Their last record was Album Of The Year in 1997.

“We've been working on this idea for probably a year and a half,” Gould told Rolling Stone. “We live in different cities and all have other things going on, so it's a matter of checking in and focusing and working little by little.

“I think what we're doing reflects where we've gone since we made our last record as Faith No More. I think this kicks things up a notch. And I think there's parts that are very powerful and there's parts that have a lot of ‘space.’ Everything we do, with our chemistry, the way we play; it's always going to sound like us. It's just what we do, that makes us feel good. Hopefully it doesn't sound like a bunch of 50-year-old men... which we are!

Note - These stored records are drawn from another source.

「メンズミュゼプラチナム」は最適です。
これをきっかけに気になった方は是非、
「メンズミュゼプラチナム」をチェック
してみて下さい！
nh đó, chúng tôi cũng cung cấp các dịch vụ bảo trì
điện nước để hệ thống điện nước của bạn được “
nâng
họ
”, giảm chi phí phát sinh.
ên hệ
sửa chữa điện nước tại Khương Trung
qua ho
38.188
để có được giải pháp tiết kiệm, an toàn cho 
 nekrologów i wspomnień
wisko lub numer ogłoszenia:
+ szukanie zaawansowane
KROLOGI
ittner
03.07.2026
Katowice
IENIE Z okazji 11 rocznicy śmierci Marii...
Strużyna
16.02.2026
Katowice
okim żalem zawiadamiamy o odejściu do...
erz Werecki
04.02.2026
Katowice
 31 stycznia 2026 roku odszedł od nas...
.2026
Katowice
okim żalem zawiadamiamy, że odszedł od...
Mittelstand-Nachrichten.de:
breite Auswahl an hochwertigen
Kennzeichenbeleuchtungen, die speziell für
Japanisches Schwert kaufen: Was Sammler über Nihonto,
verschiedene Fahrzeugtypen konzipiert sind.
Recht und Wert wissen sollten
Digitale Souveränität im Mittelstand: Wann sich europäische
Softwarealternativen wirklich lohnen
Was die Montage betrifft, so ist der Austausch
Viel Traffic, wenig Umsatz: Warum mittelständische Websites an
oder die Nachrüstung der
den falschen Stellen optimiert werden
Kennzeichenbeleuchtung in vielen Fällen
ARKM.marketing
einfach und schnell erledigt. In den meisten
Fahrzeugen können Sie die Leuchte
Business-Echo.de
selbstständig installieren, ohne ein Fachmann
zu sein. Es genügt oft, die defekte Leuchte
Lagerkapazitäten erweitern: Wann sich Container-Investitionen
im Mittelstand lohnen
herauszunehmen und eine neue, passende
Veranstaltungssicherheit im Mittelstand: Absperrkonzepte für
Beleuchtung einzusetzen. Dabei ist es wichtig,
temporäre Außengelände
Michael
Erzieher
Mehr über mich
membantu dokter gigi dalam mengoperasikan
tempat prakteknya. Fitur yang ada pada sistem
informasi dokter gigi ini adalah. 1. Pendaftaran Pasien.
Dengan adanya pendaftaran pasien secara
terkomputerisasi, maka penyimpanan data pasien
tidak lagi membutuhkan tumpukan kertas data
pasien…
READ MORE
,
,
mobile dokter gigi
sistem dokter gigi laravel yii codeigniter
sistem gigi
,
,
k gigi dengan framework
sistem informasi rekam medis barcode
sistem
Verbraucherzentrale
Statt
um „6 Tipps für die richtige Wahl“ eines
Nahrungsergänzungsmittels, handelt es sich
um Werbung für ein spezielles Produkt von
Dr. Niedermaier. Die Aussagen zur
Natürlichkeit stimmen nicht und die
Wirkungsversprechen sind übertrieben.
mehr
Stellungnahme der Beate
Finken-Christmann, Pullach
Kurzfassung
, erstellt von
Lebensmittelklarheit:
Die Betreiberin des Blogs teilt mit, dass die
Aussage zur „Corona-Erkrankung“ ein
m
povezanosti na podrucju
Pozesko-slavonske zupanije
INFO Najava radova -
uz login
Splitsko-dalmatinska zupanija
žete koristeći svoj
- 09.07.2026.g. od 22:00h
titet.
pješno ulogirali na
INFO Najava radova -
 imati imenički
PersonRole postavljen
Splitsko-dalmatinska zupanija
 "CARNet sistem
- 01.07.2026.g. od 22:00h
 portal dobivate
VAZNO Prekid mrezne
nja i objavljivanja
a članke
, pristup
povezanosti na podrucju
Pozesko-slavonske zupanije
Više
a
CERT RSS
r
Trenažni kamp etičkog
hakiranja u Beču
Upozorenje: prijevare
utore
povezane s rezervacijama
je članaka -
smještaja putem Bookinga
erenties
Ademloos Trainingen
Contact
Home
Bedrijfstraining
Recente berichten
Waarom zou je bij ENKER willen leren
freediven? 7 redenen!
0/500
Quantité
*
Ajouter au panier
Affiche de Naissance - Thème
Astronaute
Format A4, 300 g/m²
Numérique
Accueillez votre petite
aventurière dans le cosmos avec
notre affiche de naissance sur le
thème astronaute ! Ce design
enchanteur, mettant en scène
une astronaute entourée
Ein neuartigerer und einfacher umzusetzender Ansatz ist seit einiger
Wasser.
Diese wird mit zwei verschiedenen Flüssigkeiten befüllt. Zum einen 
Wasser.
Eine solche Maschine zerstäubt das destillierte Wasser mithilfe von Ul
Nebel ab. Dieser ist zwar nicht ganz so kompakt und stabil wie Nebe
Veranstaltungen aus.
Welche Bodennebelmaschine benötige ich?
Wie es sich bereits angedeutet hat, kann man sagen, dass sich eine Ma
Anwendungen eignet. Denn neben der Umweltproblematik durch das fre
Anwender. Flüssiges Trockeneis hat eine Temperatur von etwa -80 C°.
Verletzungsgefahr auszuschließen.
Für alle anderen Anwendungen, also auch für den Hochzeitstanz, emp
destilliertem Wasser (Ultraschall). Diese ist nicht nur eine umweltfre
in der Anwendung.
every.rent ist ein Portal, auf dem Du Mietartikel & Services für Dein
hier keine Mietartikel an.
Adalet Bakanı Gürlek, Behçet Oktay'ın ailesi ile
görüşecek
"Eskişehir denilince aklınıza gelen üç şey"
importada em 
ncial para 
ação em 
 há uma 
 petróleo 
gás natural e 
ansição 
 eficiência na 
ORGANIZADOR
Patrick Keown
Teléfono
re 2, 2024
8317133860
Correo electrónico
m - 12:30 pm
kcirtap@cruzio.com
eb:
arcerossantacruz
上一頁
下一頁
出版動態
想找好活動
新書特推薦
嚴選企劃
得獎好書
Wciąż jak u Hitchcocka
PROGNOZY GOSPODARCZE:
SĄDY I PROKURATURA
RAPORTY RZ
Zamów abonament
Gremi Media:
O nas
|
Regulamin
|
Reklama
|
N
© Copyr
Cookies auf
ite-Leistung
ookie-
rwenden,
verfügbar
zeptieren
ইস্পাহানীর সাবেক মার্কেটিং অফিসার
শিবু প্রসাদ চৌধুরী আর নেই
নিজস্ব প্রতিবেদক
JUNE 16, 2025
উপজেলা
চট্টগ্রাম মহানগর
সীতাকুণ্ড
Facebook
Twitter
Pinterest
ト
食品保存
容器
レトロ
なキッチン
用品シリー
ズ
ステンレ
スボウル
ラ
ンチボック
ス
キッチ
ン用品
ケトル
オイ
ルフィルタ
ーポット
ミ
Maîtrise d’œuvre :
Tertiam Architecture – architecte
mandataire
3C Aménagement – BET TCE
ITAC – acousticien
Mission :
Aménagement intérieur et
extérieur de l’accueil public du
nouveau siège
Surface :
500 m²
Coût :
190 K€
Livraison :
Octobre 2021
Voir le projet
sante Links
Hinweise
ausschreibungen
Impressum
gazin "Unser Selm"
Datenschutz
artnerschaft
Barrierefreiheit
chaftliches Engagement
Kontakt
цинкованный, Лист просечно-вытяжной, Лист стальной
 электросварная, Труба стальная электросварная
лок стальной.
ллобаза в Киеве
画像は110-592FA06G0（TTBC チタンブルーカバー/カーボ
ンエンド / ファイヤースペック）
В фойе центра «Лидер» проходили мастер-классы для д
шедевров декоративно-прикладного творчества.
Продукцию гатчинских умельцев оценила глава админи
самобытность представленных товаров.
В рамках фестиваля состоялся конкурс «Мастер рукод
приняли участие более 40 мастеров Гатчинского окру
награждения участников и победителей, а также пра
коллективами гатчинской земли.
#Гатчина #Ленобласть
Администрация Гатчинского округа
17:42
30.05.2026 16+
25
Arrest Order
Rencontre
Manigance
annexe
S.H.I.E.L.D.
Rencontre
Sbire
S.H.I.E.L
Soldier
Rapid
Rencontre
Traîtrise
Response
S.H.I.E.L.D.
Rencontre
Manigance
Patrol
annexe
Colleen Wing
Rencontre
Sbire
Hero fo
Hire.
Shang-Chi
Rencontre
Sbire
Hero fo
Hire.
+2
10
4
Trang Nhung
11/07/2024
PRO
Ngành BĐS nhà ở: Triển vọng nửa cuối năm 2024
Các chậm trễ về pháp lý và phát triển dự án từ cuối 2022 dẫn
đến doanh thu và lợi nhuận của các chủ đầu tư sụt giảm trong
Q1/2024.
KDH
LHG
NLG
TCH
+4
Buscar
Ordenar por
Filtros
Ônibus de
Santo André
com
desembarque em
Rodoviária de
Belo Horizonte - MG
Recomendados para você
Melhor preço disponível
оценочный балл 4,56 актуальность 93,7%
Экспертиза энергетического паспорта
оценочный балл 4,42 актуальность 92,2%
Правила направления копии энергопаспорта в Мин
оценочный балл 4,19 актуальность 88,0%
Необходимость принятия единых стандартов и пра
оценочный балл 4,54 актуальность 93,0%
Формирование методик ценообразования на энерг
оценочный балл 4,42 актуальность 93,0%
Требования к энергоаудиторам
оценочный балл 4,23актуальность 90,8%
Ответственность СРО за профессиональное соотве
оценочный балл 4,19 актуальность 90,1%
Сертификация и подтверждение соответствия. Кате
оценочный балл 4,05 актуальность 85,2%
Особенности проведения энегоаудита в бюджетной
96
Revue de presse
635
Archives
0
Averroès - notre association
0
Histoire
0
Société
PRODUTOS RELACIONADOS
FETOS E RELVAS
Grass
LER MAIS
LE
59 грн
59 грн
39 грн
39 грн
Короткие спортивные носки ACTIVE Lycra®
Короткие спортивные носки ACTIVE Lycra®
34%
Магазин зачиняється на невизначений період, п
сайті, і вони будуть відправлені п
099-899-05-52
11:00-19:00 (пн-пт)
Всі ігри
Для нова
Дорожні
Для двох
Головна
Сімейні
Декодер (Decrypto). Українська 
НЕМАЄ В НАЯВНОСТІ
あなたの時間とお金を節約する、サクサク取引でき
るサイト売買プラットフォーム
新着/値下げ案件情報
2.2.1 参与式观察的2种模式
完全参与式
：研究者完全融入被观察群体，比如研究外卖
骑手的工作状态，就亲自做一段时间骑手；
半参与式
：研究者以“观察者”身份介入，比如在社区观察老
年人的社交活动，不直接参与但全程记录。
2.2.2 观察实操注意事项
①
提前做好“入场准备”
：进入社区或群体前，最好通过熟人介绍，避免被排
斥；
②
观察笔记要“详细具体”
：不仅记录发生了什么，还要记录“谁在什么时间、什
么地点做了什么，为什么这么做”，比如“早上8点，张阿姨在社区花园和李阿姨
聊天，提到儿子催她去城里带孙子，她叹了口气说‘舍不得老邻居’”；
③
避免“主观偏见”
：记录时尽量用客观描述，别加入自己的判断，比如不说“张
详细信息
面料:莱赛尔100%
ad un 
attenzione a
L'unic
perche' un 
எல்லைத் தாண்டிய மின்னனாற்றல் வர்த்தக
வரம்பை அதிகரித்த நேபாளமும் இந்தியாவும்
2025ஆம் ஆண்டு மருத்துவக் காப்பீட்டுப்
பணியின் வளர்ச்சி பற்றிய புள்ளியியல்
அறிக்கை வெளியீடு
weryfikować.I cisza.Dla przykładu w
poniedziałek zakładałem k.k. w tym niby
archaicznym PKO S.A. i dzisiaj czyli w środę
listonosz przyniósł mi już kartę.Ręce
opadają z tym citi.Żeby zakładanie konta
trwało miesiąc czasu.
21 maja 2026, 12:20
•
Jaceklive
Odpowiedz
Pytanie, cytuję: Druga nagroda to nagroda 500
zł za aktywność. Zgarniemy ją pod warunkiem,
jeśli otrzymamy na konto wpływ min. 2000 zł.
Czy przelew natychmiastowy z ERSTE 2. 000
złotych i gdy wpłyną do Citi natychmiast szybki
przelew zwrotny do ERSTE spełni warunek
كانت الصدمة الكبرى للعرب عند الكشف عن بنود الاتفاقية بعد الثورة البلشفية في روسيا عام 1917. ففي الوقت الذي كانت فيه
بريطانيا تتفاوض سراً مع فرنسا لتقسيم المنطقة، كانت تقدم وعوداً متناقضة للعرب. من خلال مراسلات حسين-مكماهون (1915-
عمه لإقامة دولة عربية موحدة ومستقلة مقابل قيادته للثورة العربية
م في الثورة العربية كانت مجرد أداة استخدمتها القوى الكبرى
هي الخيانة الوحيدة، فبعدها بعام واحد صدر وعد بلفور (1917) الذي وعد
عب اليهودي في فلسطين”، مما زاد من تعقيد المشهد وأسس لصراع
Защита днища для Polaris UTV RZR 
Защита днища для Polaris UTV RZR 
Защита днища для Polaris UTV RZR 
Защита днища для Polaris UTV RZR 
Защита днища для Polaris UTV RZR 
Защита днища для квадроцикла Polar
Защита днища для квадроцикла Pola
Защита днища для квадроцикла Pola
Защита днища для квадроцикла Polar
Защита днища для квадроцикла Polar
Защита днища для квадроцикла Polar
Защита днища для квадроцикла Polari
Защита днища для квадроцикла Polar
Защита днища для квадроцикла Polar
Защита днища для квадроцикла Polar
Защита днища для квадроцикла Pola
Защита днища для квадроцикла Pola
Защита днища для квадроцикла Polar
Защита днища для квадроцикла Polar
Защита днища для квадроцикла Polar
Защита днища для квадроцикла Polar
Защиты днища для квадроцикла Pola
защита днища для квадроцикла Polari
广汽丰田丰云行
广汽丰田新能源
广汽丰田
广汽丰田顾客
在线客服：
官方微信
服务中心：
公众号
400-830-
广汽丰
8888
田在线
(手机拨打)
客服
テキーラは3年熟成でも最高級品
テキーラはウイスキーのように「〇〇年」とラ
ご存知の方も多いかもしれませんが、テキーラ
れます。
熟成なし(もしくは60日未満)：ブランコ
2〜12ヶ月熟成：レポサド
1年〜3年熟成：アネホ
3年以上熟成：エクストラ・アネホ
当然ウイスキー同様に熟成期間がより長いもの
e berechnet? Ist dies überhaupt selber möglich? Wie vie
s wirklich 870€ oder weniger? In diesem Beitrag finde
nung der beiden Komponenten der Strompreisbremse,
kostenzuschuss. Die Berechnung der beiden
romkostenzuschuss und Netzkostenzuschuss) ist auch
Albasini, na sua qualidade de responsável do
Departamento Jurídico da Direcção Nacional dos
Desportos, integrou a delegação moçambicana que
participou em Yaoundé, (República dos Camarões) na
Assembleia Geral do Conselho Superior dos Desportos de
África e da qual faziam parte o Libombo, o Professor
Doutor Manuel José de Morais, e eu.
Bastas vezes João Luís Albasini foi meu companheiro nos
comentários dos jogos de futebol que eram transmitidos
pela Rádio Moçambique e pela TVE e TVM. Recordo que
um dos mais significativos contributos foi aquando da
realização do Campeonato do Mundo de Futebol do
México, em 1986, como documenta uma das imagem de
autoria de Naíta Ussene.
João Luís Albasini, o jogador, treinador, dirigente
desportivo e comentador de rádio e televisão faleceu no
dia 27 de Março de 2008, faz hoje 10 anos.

“There's going to be a lot of space and scope — big, big sound-stage space — but I also think there's gonna be a lot of those things that we already have. All I can say is what we're doing just feels right.”

Of the newer influences the band have drawn inspiration from, he said: “I've really gotten into a lot of things, stuff outside the country: Balkan-influenced stuff, stuff that goes outside Western ways of thinking about music that can be really powerful, but not in ways that are tried-and-true rock ‘n’ roll ways.”

On the newer acts they’ve been inspired by that weren’t around in 1997, he added: “Oh, yeah. Justin Bieber — I don't even know how old Justin Bieber was when we were playing last time — and now, he's a major influence [laughs]. We didn't even have the vocoder effect back then. It's amazing how technology is moving forward.”

Alongside a full US tour to promote the album, the band will release their first single, “Motherf**ker”, on 28 November as a 7-inch, limited to just 5,000 copies, in time for Record Store Day’s Black Friday.

It will also feature a B-side by J.G. Thirlwell.